Scientific journals are where the good information is found.
Heading into a mini ice age is possible, but the fact is, technically we are IN an ice age right now. Permanent ice caps at the poles is not a "typical" thing for the Earth, but one thing fueling the ice caps now is the geology of the planet's surface, which has continents in places that there used to be no continents. Weather is constantly fluctuating because as the Earth's face changes, so too much the weather patterns, which have effects the general public does not readily expect or understand.

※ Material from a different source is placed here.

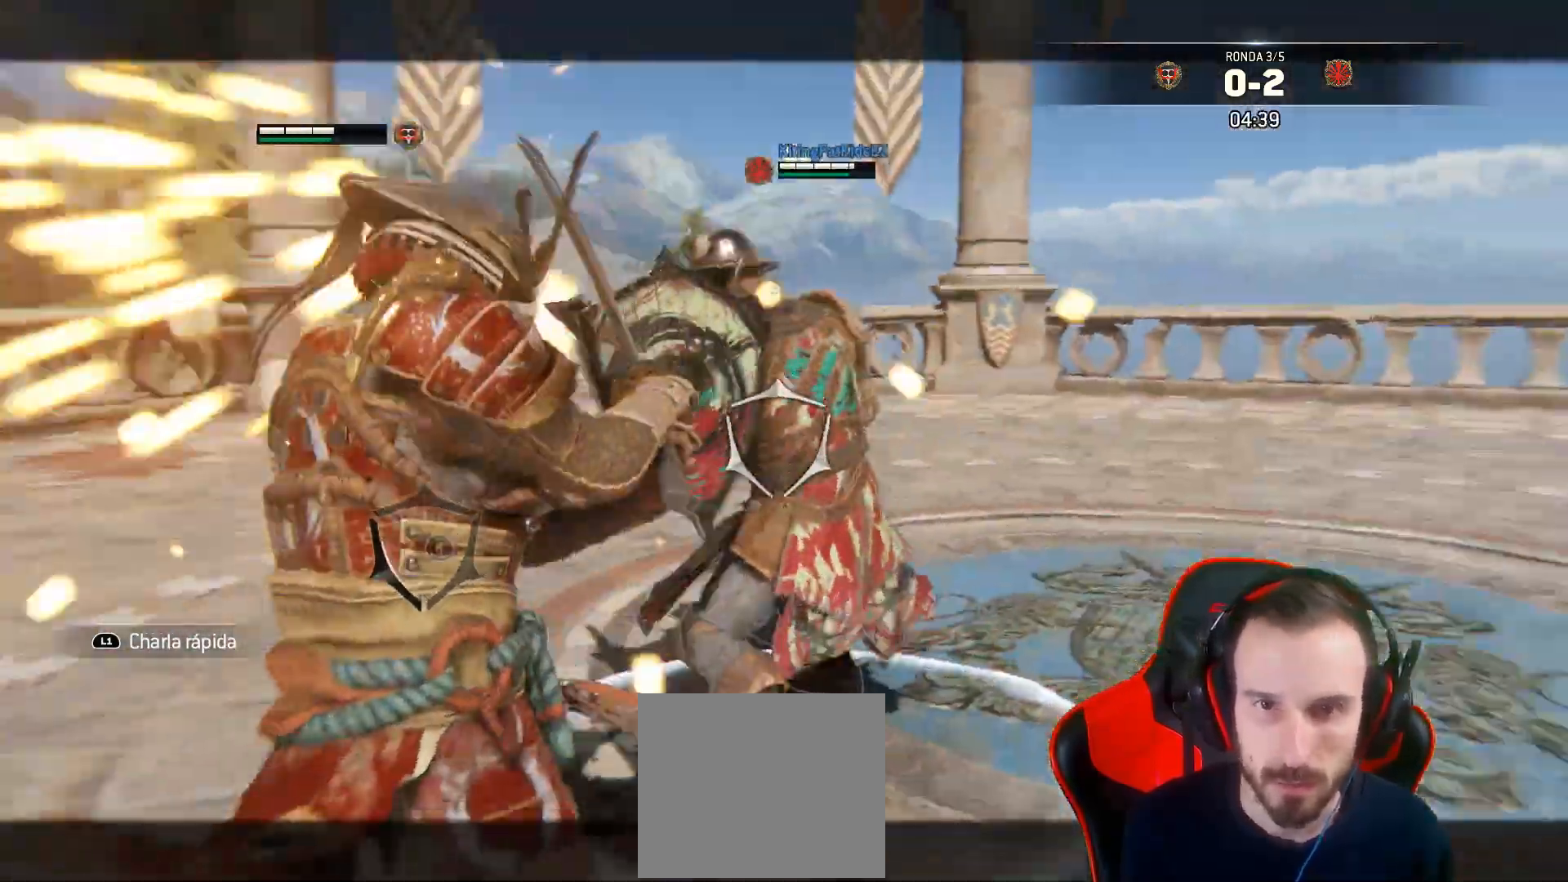
{"dt_ms": 1000, "buttons": ["L2"], "left_stick": "right", "right_stick": "up"}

Our contribution to the atmosphere has an impact, how much is unknown, but in the end the atmosphere is currently causing climate change. Note, change. It will vary by region, as one region getting colder can fuel another region getting warmer. It's how weather patterns work. Only way to make the entire planet colder is to basically stop the weather patterns which deliver heat globally.
Making the entire planet hotter (on average) is done through atmospheric changes, greenhouse gasses specifically. But some regions, unexplainable to some individuals, will get colder even though regions further away from the equator (in comparison to a specific region) may be warmer.
There are a lot of variables that the impacts are just not understood thoroughly. It's the same reason why weather prediction is still not a 100% correct science. Climatology is a very very complicated and often unpredictable science because so many variables get plugged into the system that an individual variable's change can have a different impact every time if the slightest difference in other variables is also found.
Originally posted by: ed21x
Originally posted by: Blackjack200
Originally posted by: cheezy321
Originally posted by: GodlessAstronomer
Originally posted by: cheezy321
Why didnt they take data from the whole year? If you take data from the Northern Spring then wouldnt the ice already be in the melting process for the season? Then it would regain some of that ice back when the winter comes around?
/facepalm
Humor me then. Do you really think 73 days of data is enough to come to the conclusion that the entire ice cap will melt in ten years?
No, since they're scientists, and not idiots like most of the American population, they get a head start from the established science that the earth is warming, it is warming more quickly at the poles, and the ice caps are melting.
I would assume that this report is nothing but a refinement on the estimate of how long it will take for the artic to be
largely ice free in the summer.
it should be common sense that in order to project 10 years ahead, you should at least have data for more than one season in one selective area.
this isn't the first time research has been conducted...
they are building on all the past research and estimates and refining the prediction based on recent measurements.